Na falta do que seria desejado, vamos ao que é possível. Nos englobamos então à beleza do encontro, não apenas entre almas afins, mas precisamente do vazio que era então vivido, para uma sensação de pertencimento. Marcelo é um jovem que perambula entre o desaparecimento para onde foi arremessado e sua ânsia por ter, saber, conhecer, entender – a si mesmo, para começar, e ao seu redor igualmente. Ele experimenta gêneros, espaços geográficos, troca de pele, mostra-se mutante a cada novo enquadramento. Até esbarrar com uma dupla, mãe e filho, que tem as respostas que ele não tem, mas elas não estão no concreto, mas sim no abraço do simbólico, ao mergulhar no Brasil profundo literalmente. Da desconfiança inicial de ambas as partes, nasce um conciliador entre opostos que vai ajudá-los a perceber sua força conjunta.

A forma escandalosa com que Barbosa e seu fotógrafo, Roberto Iuri (não esqueça esse nome!), iluminam e criam os planos, a luz necessária, e a ambientação correta em “Olhe Para Mim” é, por si só, um convite à força inexorável da beleza. Parte do encontro entre eles, como já tinha acontecido em “Cavalo”, o que pode carregar o espectador para dentro do que está sendo absorvido, muito mais do que compreendido. É o desabrochar de um admirável mundo novo, de respeito ao outro e sua voz, do respeito à brutalidade da natureza, do encontro com uma fauna mágica que reside tanto de maneira concreta, quanto espiritual. Tudo parece se encaminhar para o momento onde a representação da ‘rasga mortalha’ enfim surge; esse tipo específico de coruja é também uma lenda urbana, que se encaixa com perfeição no filme em suas duas leituras. Ela é o desejo de encontro e também a impossibilidade do mesmo.

Essa história é conduzida por um trio irrepreensível, e dois deles são diretores premiados. Luciano Pedro Jr. (diretor de “O Mapa em Que Estão Meus Pés”) é o tal elo de ligação, que também uma espécie de receptáculo do fantástico; sua presença no filme mescla doçura e força, que se intercalam a todo tempo. Ulisses Arthur (diretor de “Ilhas de Calor”) está em momento de descobertas constantes, e se mostra um potente intérprete, exalando a sensibilidade necessária. Mas o caso mais assustador é mesmo o de Rejane Faria, que desde “Marte Um” sempre nos abre novas camadas como uma das melhores atrizes da nossa atualidade. Aqui, ela tem a força e a fúria em primeiro plano, uma imagem que ainda não tínhamos acessado dela, mas que não deixa apagar sua válvula de delicadeza escondida.
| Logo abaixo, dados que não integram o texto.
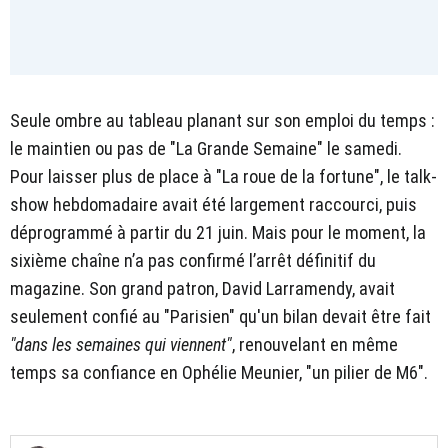
Seule ombre au tableau planant sur son emploi du temps :
le maintien ou pas de "La Grande Semaine" le samedi.
Pour laisser plus de place à "La roue de la fortune", le talk-
show hebdomadaire avait été largement raccourci, puis
déprogrammé à partir du 21 juin. Mais pour le moment, la
sixième chaîne n’a pas confirmé l’arrêt définitif du
magazine. Son grand patron, David Larramendy, avait
seulement confié au "Parisien" qu'un bilan devait être fait
"dans les semaines qui viennent"
, renouvelant en même
temps sa confiance en Ophélie Meunier, "un pilier de M6".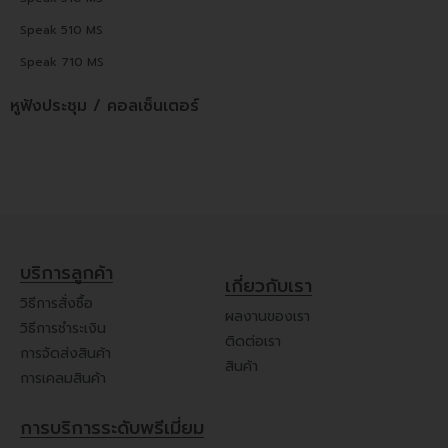
Speak 510 MS
Speak 710 MS
หูฟังประชุม / คอลเซ็นเตอร์
บริการลูกค้า
เกี่ยวกับเรา
วิธีการสั่งซื้อ
ผลงานของเรา
วิธีการชำระเงิน
ติดต่อเรา
การจัดส่งสินค้า
สินค้า
การเคลมสินค้า
การบริการระดับพรีเมี่ยม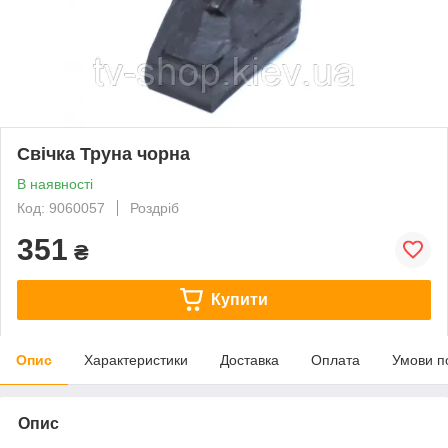
Свічка Труна чорна
В наявності
Код: 9060057
Роздріб
351
₴
Купити
Опис
Характеристики
Доставка
Оплата
Умови п
Опис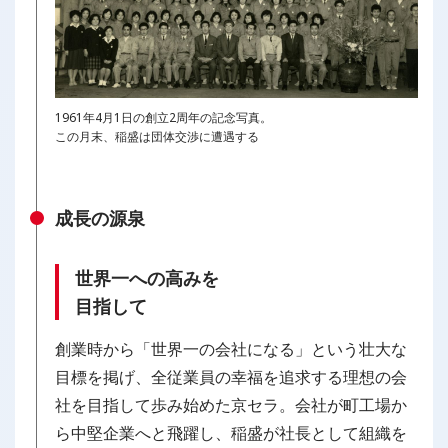
1961年4月1日の創立2周年の記念写真。
この月末、稲盛は団体交渉に遭遇する
成長の源泉
世界一への高みを
目指して
創業時から「世界一の会社になる」という壮大な
目標を掲げ、全従業員の幸福を追求する理想の会
社を目指して歩み始めた京セラ。会社が町工場か
ら中堅企業へと飛躍し、稲盛が社長として組織を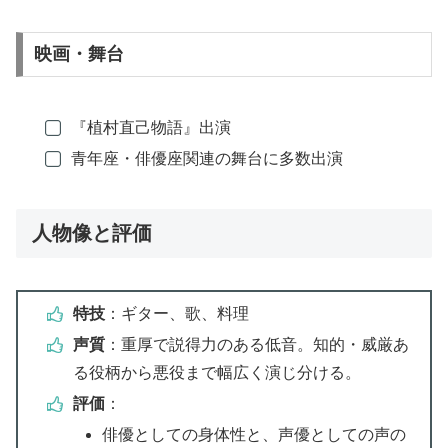
映画・舞台
『植村直己物語』出演
青年座・俳優座関連の舞台に多数出演
人物像と評価
特技
：ギター、歌、料理
声質
：重厚で説得力のある低音。知的・威厳あ
る役柄から悪役まで幅広く演じ分ける。
評価
：
俳優としての身体性と、声優としての声の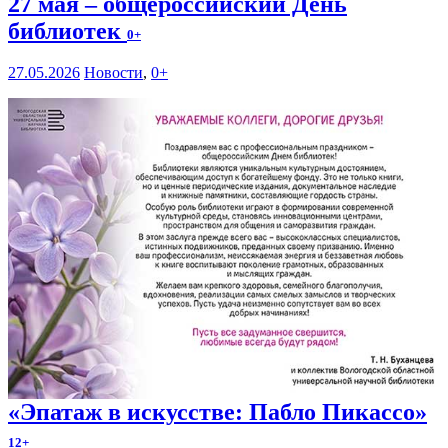
27 мая – общероссийский День
библиотек
0+
27.05.2026
Новости
,
0+
«Эпатаж в искусстве: Пабло Пикассо»
12+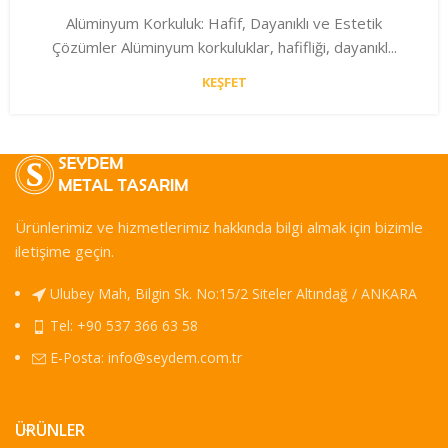
Alüminyum Korkuluk: Hafif, Dayanıklı ve Estetik
Çözümler Alüminyum korkuluklar, hafifliği, dayanıkl...
KEŞFET
Ürünlerimiz ve hizmetlerimiz hakkında bilgi almak için bizimle
iletişime geçin.
Ulubey Mah, Bilgin Sk. No:15/2 Siteler Altındağ / ANKARA
Tel: +90 537 366 63 58
E-Posta:
info@seydem.com.tr
ÜRÜNLER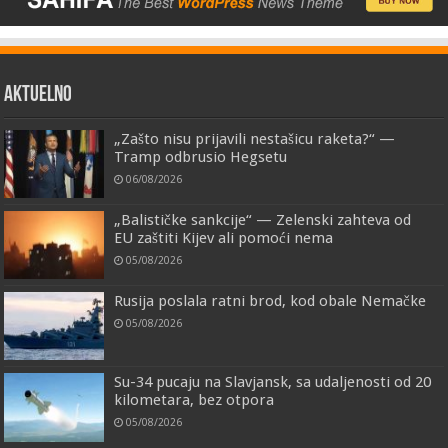
AKTUELNO
„Zašto nisu prijavili nestašicu raketa?“ —
Tramp odbrusio Hegsetu
06/08/2026
„Balističke sankcije“ — Zelenski zahteva od
EU zaštiti Kijev ali pomoći nema
05/08/2026
Rusija poslala ratni brod, kod obale Nemačke
05/08/2026
Su-34 pucaju na Slavjansk, sa udaljenosti od 20
kilometara, bez otpora
05/08/2026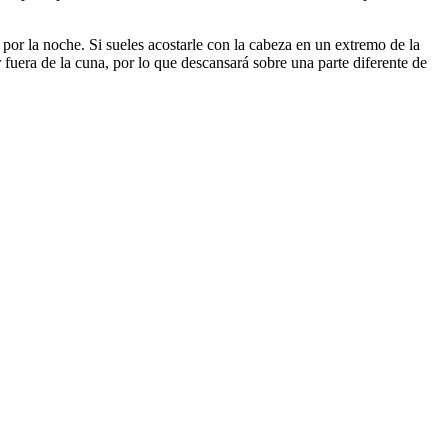
 por la noche. Si sueles acostarle con la cabeza en un extremo de la
 fuera de la cuna, por lo que descansará sobre una parte diferente de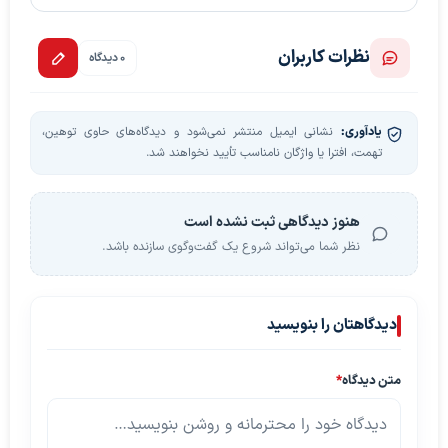
نظرات کاربران
0 دیدگاه
یادآوری:
نشانی ایمیل منتشر نمی‌شود و دیدگاه‌های حاوی توهین،
تهمت، افترا یا واژگان نامناسب تأیید نخواهند شد.
هنوز دیدگاهی ثبت نشده است
نظر شما می‌تواند شروع یک گفت‌وگوی سازنده باشد.
دیدگاهتان را بنویسید
متن دیدگاه
*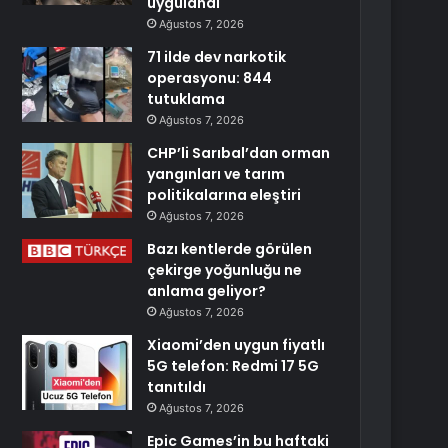
uygulandı
Ağustos 7, 2026
71 ilde dev narkotik
operasyonu: 844
tutuklama
Ağustos 7, 2026
CHP’li Sarıbal’dan orman
yangınları ve tarım
politikalarına eleştiri
Ağustos 7, 2026
Bazı kentlerde görülen
çekirge yoğunluğu ne
anlama geliyor?
Ağustos 7, 2026
Xiaomi’den uygun fiyatlı
5G telefon: Redmi 17 5G
tanıtıldı
Ağustos 7, 2026
Epic Games’in bu haftaki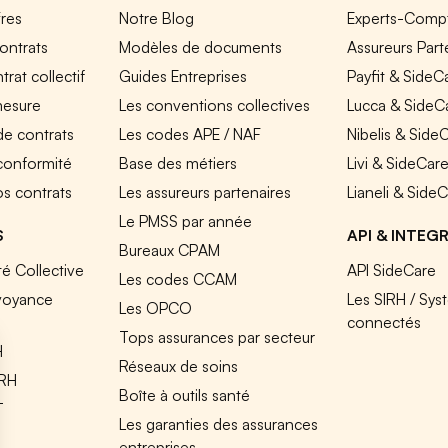
fres
Notre Blog
Experts-Comp
ontrats
Modèles de documents
Assureurs Part
rat collectif
Guides Entreprises
Payfit & SideC
mesure
Les conventions collectives
Lucca & SideC
de contrats
Les codes APE / NAF
Nibelis & Side
 conformité
Base des métiers
Livi & SideCar
os contrats
Les assureurs partenaires
Lianeli & Side
Le PMSS par année
S
API & INTEG
Bureaux CPAM
é Collective
API SideCare
Les codes CCAM
voyance
Les SIRH / Sys
Les OPCO
connectés
Tops assurances par secteur
H
Réseaux de soins
IRH
Boîte à outils santé
T
Les garanties des assurances
entreprises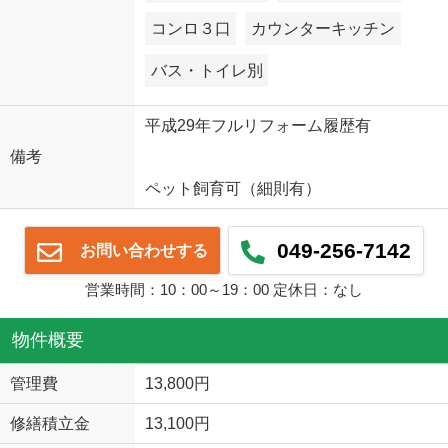
コンロ３口
カウンターキッチン
バス・トイレ別
平成29年フルリフォーム履歴有
備考
ペット飼育可（細則有）
049-256-7142
お問い合わせする
営業時間：10：00～19：00 定休日：なし
物件概要
管理費
13,800円
修繕積立金
13,100円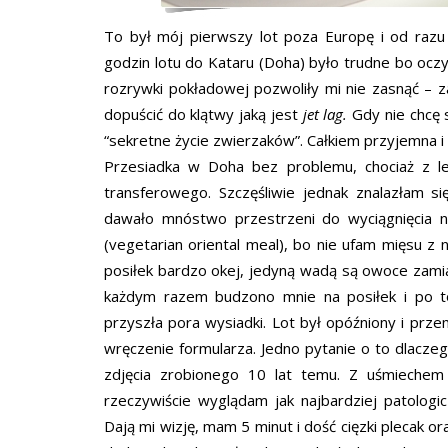
To był mój pierwszy lot poza Europę i od razu
godzin lotu do Kataru (Doha) było trudne bo ocz
rozrywki pokładowej pozwoliły mi nie zasnąć – z
dopuścić do klątwy jaką jest
jet lag.
Gdy nie chcę 
“sekretne życie zwierzaków”. Całkiem przyjemna i 
Przesiadka w Doha bez problemu, chociaż z l
transferowego. Szczęśliwie jednak znalazłam 
dawało mnóstwo przestrzeni do wyciągnięcia 
(vegetarian oriental meal), bo nie ufam mięsu z
posiłek bardzo okej, jedyną wadą są owoce zamia
każdym razem budzono mnie na posiłek i po t
przyszła pora wysiadki. Lot był opóźniony i prz
wręczenie formularza. Jedno pytanie o to dlacze
zdjęcia zrobionego 10 lat temu. Z uśmieche
rzeczywiście wyglądam jak najbardziej patolog
Dają mi wizję, mam 5 minut i dość cięzki plecak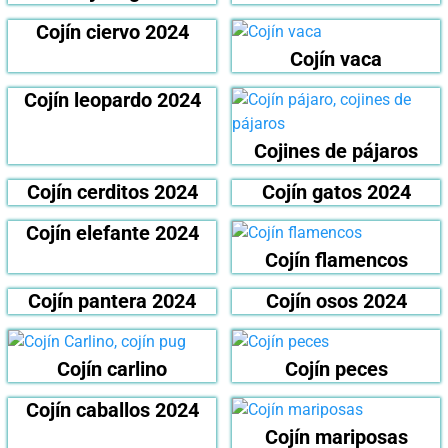
Cojín ciervo 2024
Cojín vaca
Cojín leopardo 2024
Cojines de pájaros
Cojín cerditos 2024
Cojín gatos 2024
Cojín elefante 2024
Cojín flamencos
Cojín pantera 2024
Cojín osos 2024
Cojín carlino
Cojín peces
Cojín caballos 2024
Cojín mariposas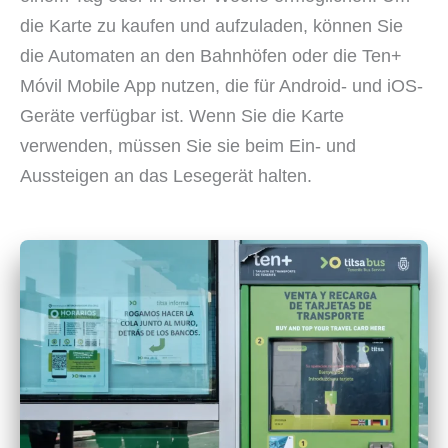
die Karte zu kaufen und aufzuladen, können Sie
die Automaten an den Bahnhöfen oder die Ten+
Móvil Mobile App nutzen, die für Android- und iOS-
Geräte verfügbar ist. Wenn Sie die Karte
verwenden, müssen Sie sie beim Ein- und
Aussteigen an das Lesegerät halten.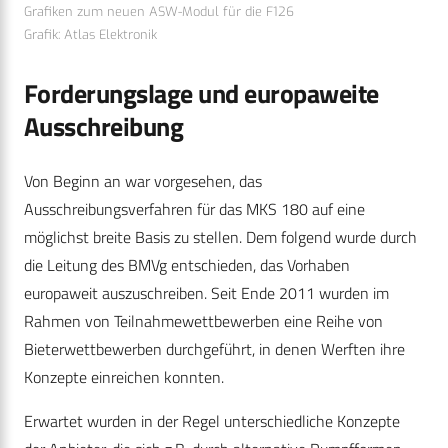
Grafiken zum neuen ASW-Modul für die F126
Grafik: Atlas Elektronik
Forderungslage und europaweite
Ausschreibung
Von Beginn an war vorgesehen, das
Ausschreibungsverfahren für das MKS 180 auf eine
möglichst breite Basis zu stellen. Dem folgend wurde durch
die Leitung des BMVg entschieden, das Vorhaben
europaweit auszuschreiben. Seit Ende 2011 wurden im
Rahmen von Teilnahmewettbewerben eine Reihe von
Bieterwettbewerben durchgeführt, in denen Werften ihre
Konzepte einreichen konnten.
Erwartet wurden in der Regel unterschiedliche Konzepte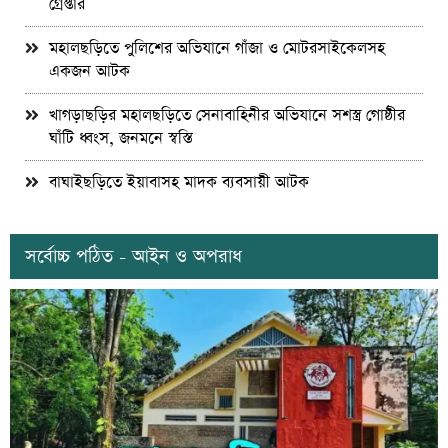
গ্রেপ্তার
মহালছড়িতে পুলিশের অভিযানে গাঁজা ও মোটরসাইকেলসহ
একজন আটক
খাগড়াছড়ির মহালছড়িতে সেনাবাহিনীর অভিযানে সশস্ত্র গোষ্ঠীর
ঘাঁটি ধ্বংস, জনমনে স্বস্তি
বাঘাইছড়িতে ইয়াবাসহ মাদক ব্যবসায়ী আটক
সর্বোচ্চ পঠিত - আইন ও অপরাধ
As imagens que “Olhe Para Mim” produz, muitas vezes, são alheias a um quadro de compreensão restrito. O que fica na superfície é o tônus que é aplicado por Rafhael Barbosa em um lugar do cinema brasileiro que não costuma aceitar novos integrantes, que é a experimentação narrativa. Ele reivindica um lugar no sensorial, sem abrir mão do que procura concretude. Mas esse concreto é muito mais democrático, porque permite leituras diversas por espectadores diversos, e isso tudo apostando também em outro tipo de diversidade, aquela que agrupa sentidos e memórias, o onírico se encontrando com o que é material, e descortinando essa ótica dos encontros que vão além da palavra, estão à flor da pele.